Piękna pogoda, zero chmurek, prognoza wymarzona..., idealny czas na jakiś dłuższy wyjazd...., jadę do Gliwic, do pracy...., chociaż i tak nie mam co narzekać, mógłbym pracować bliżej..., a tak jest szansa na 2 wycieczki dziennie, chociaż z czasem to też jest różnie...., z rana najczęściej spieszy mi się...

Ruszam szosami, nawet nie myślę, o terenie, widziałem co było w Kochłowicach wczoraj, pewnie kilka leśnych rzeczek, strumyków wylało w weekend, średnio mam ochotę na brodzenie... po kostki

Po raz kolejny jadę przez Rudę Śląską, porządku na drogach dalej nie ma, na rowerówce dalej sporo piachu, nic się nie zmieniło, ale tego się spodziewałem... Za to widać wyraźnie, że woda gdzieś powoli znika, odparowuje..., pewnie za kilak dni będzie idealnie, tyle..., że już na jutro zapowiedziane są jakieś burze..., ale pożyjemy zobaczymy...

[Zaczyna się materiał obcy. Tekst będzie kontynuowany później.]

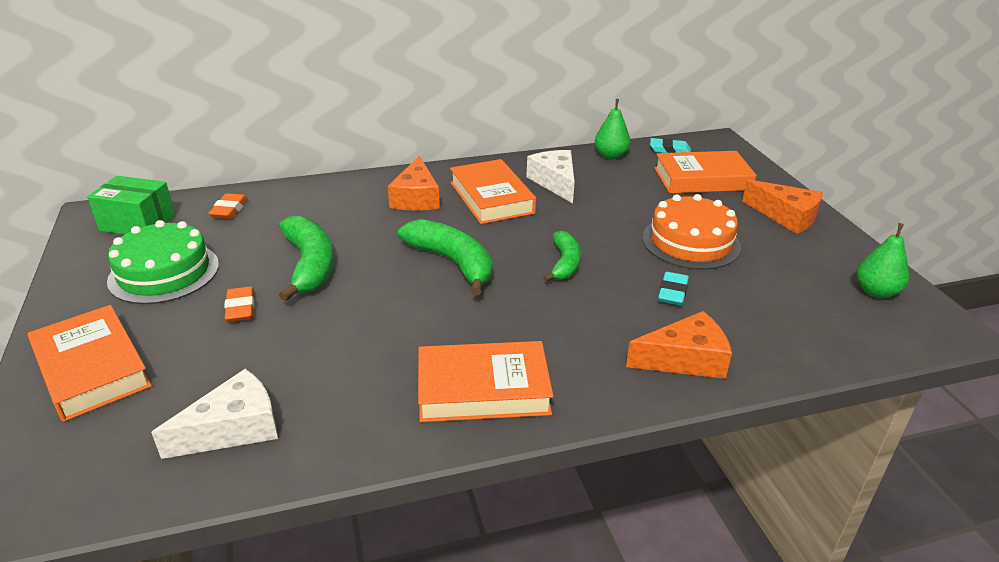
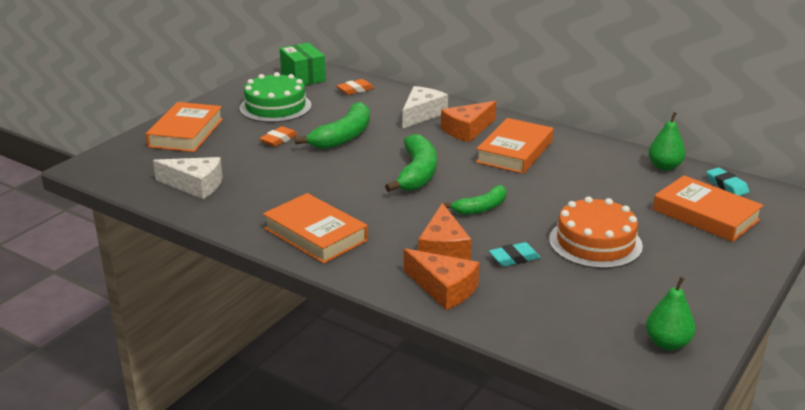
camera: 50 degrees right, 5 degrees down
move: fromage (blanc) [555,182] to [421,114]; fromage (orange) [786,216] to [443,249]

Taka piękna ścieżka..., się trafiła © amiga

po pracy, po szosach

Poniedziałek, 8 lipca 2013 · Komentarze(0)
BENZYNA - TEN ŚWIAT JEST JAK WODA


Wieczorny powrót, po szosach, zastanawiałem się nad wjazdem w teren, ale po ostatnich ulewach, mam wrażenie, że nie warto, diabli wiedzą co mnie tam czeka, druga sprawa to muszę dojechać w w miarę skończonym czasie do Katowic, wieczorem jestem umówiony... Ech..., i tak źle, i tak niedobrze...

Koniczynka © amiga

powrót do rzeczywistości...

Poniedziałek, 8 lipca 2013 · Komentarze(0)
Gaba Kulka - Aaa


Po hardcorowym weekendzie, w zasadzie jego pierwszej części, dzisiaj pora wrócić do szarej rzeczywistości. Czuję jeszcze piątkowo-sobotnią przepierduchę. Jaka to przyjemność przejechać się po szosach, gdy nie ma piasku...

Chociaż z tym ostatnim to nie do końca jest idealnie. Trasa prowadzi przez Kochłowice, zalane w noc piątkową. Na ulice w wielu miejscach wdarły się jęzory piachu, kamieni... i oczywiście na tą nową ścieżkę rowerową...., ominięcie takich miejsc w zasadzie nie wchodzi w rachubę, pewnie oczyszczone to zostanie dopiero za kilka dni, są ważniejsze sprawy... Zmusza mnie to w wielu miejscach do zwolnienia i ostrożnego przejazd po łachach piachu...
To nie jedyne takie miejsce na drodze do pracy. W Kończycach wypompowują wodę... w kilku miejscach, oj chyba było nieciekawie, może i dobrze, że byłem poza Katowicami?